Region feels loss of Steve Allen

11/1/2000
BY MARK ZABORNEY
BLADE STAFF WRITER
Steve Allen receives an honorary degree in 1991 from Paul Olscamp, then president of Bowling Green State University. Mr. Allen donated manuscripts and recordings to the school.
Steve Allen receives an honorary degree in 1991 from Paul Olscamp, then president of Bowling Green State University. Mr. Allen donated manuscripts and recordings to the school.

BOWLING GREEN - Entertainer/composer Steve Allen made several appearances in northwest Ohio and southeast Michigan in the last quarter-century.

But through donations of manuscripts, memorabilia, and recordings to Bowling Green State University, beginning in 1974, his legacy will last long after memories of his concerts fade.

“He had that bent of preserving things, and he saw Bowling Green taking that role for his material because of our stature in popular culture” studies, professor Bill Schurk, sound recordings archivist at the university, said yesterday.

Mr. Allen received an honorary doctor of humanities degree in 1991 from BGSU and, during a visit to the university, he met with jazz students, took part in a children's literature read-a-thon, and toured the popular culture library.

He donated the first items to what has become the “Steve Allen Collection” of the popular culture library in answer to a letter from Dr. Ray Browne, founder of the popular culture department.

“[Mr. Allen] was enthusiastic about what we were doing here, taking the serious side in promoting the study of popular culture,” Dr. Browne said last night.

Mr. Allen's donations have included drafts of manuscripts, published articles, signed books, photographs, paintings, and awards.

“I look upon [his donations] as dear, treasured, and priceless,” Dr. Browne said. “He was kind enough and generous enough to give of himself and his holdings.”

The comedian once wrote an article about Elvis Presley - who made an early television appearance on Mr. Allen's program - for the Journal of Popular Culture. Some were struck by the article's conservative tone, Dr. Browne recalled, “but the fact that this busy man would take time to publish in a journal that would be read by at most 10,000 indicated a certain seriousness in his approach.”
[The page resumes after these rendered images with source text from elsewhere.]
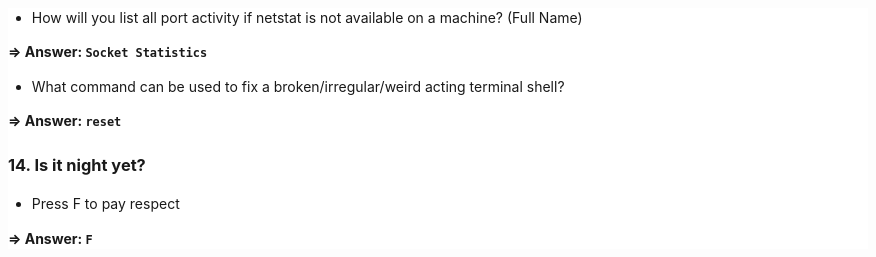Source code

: - How will you list all port activity if netstat is not available on a machine? (Full Name)

**=> Answer: `Socket Statistics`**

- What command can be used to fix a broken/irregular/weird acting terminal shell?

**=> Answer: `reset`**

### 14. Is it night yet?
- Press F to pay respect

**=> Answer: `F`**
Because of his connection with the recording industry, Mr. Allen donated many recordings to the university and did research for the archives, Mr. Schurk said.

“We got to know each other well,” he said.

Mr. Allen and his wife, Jayne Meadows, received honorary doctor of humane letters degrees in 1979 from Siena Heights College in Adrian, in recognition of their Meeting of the Minds public television series.

He appeared in concert with the Toledo Symphony 10 years later, cracking a few jokes, playing a piano solo, and playing with the orchestra.

He performed in Willard, O., at a Mercy Hospital Foundation fund-raiser in 1997 and at Ohio Northern University in Ada in 1998. He appeared in the Stranahan Theater at the Masonic Complex in Toledo in 1995, entertaining with music and comedy, and participating in a question-and-answer session.